#### DIRECTIONS FOR THIS TASK
Your task is to copy every line of the records below that contains "return".

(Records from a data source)
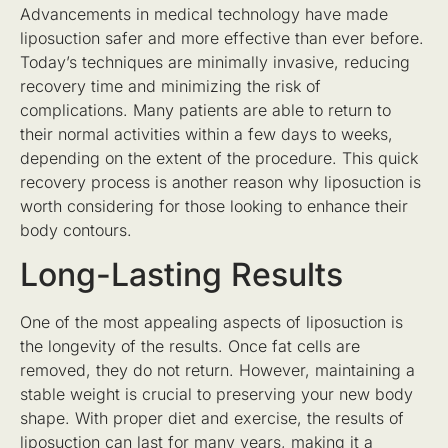
Advancements in medical technology have made
liposuction safer and more effective than ever before.
Today’s techniques are minimally invasive, reducing
recovery time and minimizing the risk of
complications. Many patients are able to return to
their normal activities within a few days to weeks,
depending on the extent of the procedure. This quick
recovery process is another reason why liposuction is
worth considering for those looking to enhance their
body contours.
Long-Lasting Results
One of the most appealing aspects of liposuction is
the longevity of the results. Once fat cells are
removed, they do not return. However, maintaining a
stable weight is crucial to preserving your new body
shape. With proper diet and exercise, the results of
liposuction can last for many years, making it a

#### EXERCISE ANSWER
complications. Many patients are able to return to
removed, they do not return. However, maintaining a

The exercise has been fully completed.